EDIT Adding a static route on a server on our internal network to the client vpn subnet allowed that server to work with the VPN. I'd rather the static route on the ASA mattered.

Curiously, if I load the PBX (172.16.0.35), I see two way traffic on the 'Client VPN pcap', but none of the 192.168.0.0/23 traffic will work.

Do routes from the ASA have to propagate to work? Reboots of connected devices or something?

EDIT 2 Some context. The Meraki is on GigabitEthernet1/2 between the ASA and our 52port L2 switch.

EDIT 3 I'm now leaning towards NAT being the problem again.

Meraki WAN traffic (limited by client VPN IP address) Meraki WAN traffic (limited by client VPN IP address)

Meraki LAN traffic (limited by client VPN IP address) Meraki LAN Traffic (limited by client VPN address)

Meraki Client VPN Traffic Meraki Client VPN Traffic

Can anyone help me with the NAT statement(s) to send all 192.168.3.0/24 traffic through 192.168.0.1?
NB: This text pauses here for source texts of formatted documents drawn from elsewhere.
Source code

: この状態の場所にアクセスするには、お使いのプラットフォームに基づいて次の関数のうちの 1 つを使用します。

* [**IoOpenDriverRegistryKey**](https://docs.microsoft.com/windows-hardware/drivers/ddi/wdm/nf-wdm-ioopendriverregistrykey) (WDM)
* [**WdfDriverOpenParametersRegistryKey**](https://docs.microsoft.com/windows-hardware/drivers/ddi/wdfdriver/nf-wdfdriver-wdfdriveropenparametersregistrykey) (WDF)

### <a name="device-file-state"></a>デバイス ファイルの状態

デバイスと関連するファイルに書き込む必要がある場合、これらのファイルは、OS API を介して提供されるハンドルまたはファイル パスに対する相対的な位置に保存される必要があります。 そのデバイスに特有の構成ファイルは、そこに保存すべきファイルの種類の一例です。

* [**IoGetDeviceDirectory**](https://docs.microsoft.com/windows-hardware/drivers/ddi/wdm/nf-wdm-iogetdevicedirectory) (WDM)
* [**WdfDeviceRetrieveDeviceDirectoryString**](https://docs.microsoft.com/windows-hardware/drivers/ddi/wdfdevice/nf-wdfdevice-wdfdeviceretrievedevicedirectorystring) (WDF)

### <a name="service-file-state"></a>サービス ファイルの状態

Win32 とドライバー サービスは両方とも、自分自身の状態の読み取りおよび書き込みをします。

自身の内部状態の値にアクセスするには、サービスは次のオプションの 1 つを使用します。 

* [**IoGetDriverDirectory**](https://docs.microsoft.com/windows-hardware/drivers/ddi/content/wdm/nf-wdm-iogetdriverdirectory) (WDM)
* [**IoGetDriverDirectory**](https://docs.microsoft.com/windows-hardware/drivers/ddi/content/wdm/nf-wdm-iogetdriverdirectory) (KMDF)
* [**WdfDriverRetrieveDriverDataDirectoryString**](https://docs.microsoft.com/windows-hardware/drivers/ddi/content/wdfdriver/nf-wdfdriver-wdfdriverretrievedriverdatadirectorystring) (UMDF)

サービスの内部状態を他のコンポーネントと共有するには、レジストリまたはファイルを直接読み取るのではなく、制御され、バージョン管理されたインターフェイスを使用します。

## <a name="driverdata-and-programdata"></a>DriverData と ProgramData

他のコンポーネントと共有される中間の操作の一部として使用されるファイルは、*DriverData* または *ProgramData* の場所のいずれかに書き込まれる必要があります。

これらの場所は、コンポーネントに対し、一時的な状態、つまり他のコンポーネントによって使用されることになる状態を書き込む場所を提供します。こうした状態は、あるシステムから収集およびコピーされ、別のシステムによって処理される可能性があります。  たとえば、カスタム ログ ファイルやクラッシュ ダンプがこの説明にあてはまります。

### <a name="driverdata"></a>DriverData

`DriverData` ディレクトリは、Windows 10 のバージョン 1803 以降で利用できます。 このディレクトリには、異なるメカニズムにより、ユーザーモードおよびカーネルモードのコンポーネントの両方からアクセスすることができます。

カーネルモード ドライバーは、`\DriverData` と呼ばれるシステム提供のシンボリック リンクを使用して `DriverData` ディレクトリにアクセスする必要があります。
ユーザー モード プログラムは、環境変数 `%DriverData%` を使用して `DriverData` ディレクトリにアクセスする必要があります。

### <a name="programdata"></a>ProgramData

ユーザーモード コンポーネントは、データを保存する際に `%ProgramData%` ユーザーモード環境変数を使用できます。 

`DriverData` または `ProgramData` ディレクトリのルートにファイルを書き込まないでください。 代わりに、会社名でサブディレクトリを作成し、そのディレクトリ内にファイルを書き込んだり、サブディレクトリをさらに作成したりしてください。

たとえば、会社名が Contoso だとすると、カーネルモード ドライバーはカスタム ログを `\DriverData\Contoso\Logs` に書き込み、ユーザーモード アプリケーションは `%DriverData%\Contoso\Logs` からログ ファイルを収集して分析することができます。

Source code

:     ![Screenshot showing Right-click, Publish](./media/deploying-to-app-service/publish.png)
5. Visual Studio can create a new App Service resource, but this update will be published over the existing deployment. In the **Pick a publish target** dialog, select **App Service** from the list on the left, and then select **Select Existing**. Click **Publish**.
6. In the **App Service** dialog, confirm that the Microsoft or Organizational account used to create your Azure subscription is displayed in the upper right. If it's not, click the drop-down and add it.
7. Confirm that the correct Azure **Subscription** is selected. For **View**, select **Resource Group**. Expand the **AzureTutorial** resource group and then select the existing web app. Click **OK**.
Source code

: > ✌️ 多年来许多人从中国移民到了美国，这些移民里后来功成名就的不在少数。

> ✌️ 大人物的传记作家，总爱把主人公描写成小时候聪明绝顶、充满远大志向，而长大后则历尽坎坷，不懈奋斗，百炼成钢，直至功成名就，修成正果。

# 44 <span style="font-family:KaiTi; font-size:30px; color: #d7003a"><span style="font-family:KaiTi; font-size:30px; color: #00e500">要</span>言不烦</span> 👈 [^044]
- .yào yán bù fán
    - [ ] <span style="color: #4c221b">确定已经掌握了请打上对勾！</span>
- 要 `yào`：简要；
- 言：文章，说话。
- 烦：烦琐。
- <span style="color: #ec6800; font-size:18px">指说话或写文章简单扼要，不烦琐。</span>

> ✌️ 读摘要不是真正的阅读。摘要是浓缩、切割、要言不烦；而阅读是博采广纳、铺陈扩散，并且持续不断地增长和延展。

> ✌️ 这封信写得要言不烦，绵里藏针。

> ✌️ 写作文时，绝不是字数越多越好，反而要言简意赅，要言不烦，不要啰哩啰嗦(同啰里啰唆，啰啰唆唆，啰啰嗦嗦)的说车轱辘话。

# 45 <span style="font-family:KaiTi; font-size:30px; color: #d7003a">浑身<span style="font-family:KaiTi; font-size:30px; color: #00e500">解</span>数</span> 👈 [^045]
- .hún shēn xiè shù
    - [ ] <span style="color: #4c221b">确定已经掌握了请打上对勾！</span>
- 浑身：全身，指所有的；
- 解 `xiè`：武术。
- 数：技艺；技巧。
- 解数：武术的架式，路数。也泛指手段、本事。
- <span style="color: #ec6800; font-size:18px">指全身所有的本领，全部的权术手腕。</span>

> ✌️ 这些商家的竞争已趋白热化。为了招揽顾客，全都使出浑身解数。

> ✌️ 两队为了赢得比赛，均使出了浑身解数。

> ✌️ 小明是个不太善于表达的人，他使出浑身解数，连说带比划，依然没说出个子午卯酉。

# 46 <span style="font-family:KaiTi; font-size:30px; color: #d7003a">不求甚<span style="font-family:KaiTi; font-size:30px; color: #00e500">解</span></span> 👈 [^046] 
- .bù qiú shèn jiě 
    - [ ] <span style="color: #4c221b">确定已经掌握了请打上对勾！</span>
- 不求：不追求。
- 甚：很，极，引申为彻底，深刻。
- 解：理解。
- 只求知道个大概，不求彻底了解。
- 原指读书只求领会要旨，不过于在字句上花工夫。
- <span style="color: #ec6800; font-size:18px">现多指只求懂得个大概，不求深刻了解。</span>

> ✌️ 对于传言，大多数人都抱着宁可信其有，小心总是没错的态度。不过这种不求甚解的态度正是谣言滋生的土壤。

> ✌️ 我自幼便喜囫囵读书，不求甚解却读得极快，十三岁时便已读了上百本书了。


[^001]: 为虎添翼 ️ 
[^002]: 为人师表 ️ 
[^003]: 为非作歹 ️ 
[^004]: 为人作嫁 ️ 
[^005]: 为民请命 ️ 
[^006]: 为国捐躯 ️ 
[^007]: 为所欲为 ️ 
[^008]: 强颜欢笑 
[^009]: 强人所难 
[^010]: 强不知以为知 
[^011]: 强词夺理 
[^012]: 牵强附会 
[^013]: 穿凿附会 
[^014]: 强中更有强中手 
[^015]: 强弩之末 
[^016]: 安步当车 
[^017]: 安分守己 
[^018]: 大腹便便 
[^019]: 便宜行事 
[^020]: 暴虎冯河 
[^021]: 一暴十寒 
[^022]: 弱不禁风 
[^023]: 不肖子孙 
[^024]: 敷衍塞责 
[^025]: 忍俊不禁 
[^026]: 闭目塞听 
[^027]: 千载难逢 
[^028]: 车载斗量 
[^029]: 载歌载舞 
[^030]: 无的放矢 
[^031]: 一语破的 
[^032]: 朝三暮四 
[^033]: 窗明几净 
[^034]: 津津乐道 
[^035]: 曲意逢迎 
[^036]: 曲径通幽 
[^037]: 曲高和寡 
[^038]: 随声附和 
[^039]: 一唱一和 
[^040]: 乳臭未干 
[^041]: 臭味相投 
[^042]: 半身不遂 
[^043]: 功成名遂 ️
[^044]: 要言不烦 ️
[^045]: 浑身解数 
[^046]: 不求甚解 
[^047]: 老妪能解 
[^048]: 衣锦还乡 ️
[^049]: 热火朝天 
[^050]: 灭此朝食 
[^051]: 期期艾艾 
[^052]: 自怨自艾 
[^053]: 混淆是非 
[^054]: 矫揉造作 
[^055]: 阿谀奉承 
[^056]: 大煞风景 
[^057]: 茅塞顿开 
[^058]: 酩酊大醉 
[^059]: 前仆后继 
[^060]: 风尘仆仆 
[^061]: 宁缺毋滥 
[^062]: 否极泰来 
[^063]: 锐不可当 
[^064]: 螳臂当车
  • I should add that I'm also wary of believing that hairpin routing will work at all without having the client vpn subnet defined with a security level. – Andy Foster May 21 at 15:11
2

As it turns out, Passthrough Mode on Meraki will not work behind an ASA. The Meraki will not forward traffic through the ASA, so TCP handshakes are broken, ie the VPN traffic sends SYN straight to the networked machine, but the networked machine responds back through the ASA, and the ASA drops the packets because it didn't get the first SYN. (The Meraki will only forward traffic directed to it, otherwise it's an L2 device, when in this mode.)

My solution was to break off the Meraki onto it's own interface, at the same security level, and adjust the routes to point to it's new IP address. In the Meraki documentation, this is called "VPN Concentrator" mode. For reference, I didn't have to change anything in the Meraki config besides the static IP, and the configuration for the ASA was just adding another interface, with the associated NAT and routes.